In a recent experiment, a novel diagnostic setup – combining a 400 μm Pb pinhole, a 4 MP X-ray CCD camera (0.6-30 keV range), and a millisecond-resolution X-ray shutter - was deployed. Coupled with single photon counting algorithm and advanced trigger systems, this enabled energy-, space-, and time-resolved X-ray spectroscopy to study plasma transients, including ignition, afterglow decay, and turbulence.
The first relevant results include space-resolved gas mixing studies to investigate changes in plasma confinement structure (combining Ne, Kr, Ar, Xe) when compared to single-gas mode, shedding light on debated gas mixing effect. Further results concern time- and space-resolved plasma dynamics studies, where transient phenomena (plasma ignition and afterglow phases) were resolved for the first time with 100 µs temporal, 400 µm spatial, and 260 eV (@ 8 keV) energy resolution.

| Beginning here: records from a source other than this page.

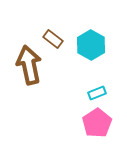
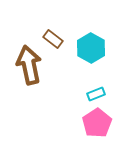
cyan hexagon: moved 3 px down
cyan rectangle: moved 1 px left, 1 px down
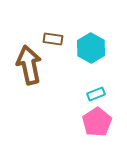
brown rectangle: rotated 30 degrees counterclockwise
pink pentagon: moved 1 px up
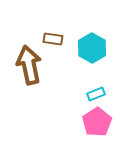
cyan hexagon: moved 1 px right
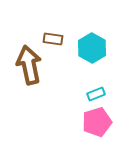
pink pentagon: rotated 16 degrees clockwise
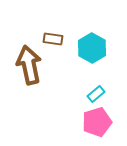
cyan rectangle: rotated 18 degrees counterclockwise
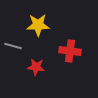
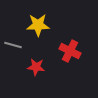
gray line: moved 1 px up
red cross: rotated 20 degrees clockwise
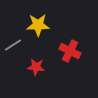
gray line: rotated 48 degrees counterclockwise
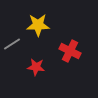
gray line: moved 1 px left, 1 px up
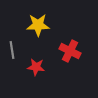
gray line: moved 6 px down; rotated 66 degrees counterclockwise
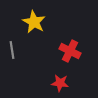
yellow star: moved 4 px left, 3 px up; rotated 30 degrees clockwise
red star: moved 24 px right, 16 px down
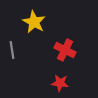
red cross: moved 5 px left, 1 px up
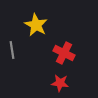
yellow star: moved 2 px right, 3 px down
red cross: moved 1 px left, 3 px down
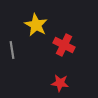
red cross: moved 8 px up
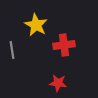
red cross: rotated 35 degrees counterclockwise
red star: moved 2 px left
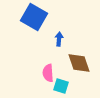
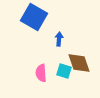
pink semicircle: moved 7 px left
cyan square: moved 3 px right, 15 px up
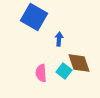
cyan square: rotated 21 degrees clockwise
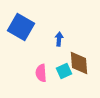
blue square: moved 13 px left, 10 px down
brown diamond: rotated 15 degrees clockwise
cyan square: rotated 28 degrees clockwise
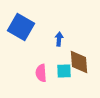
brown diamond: moved 1 px up
cyan square: rotated 21 degrees clockwise
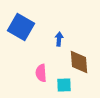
cyan square: moved 14 px down
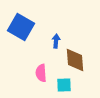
blue arrow: moved 3 px left, 2 px down
brown diamond: moved 4 px left, 2 px up
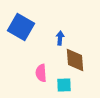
blue arrow: moved 4 px right, 3 px up
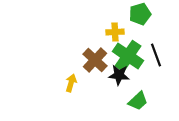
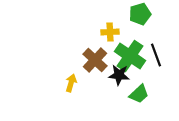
yellow cross: moved 5 px left
green cross: moved 2 px right
green trapezoid: moved 1 px right, 7 px up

Structural and temporal evolution of the plasma on ms timescales between different configurations were reveled using various trigger delays, and elucidated electron/ion deconfinement dynamics during afterglow decay. These evidences were also correlated with the main properties (intensity and ion charge state) of the extracted beam.
The obtained results highlight the broad potential of X-ray diagnostic techniques for applications in ECRIS operation and plasma physics research.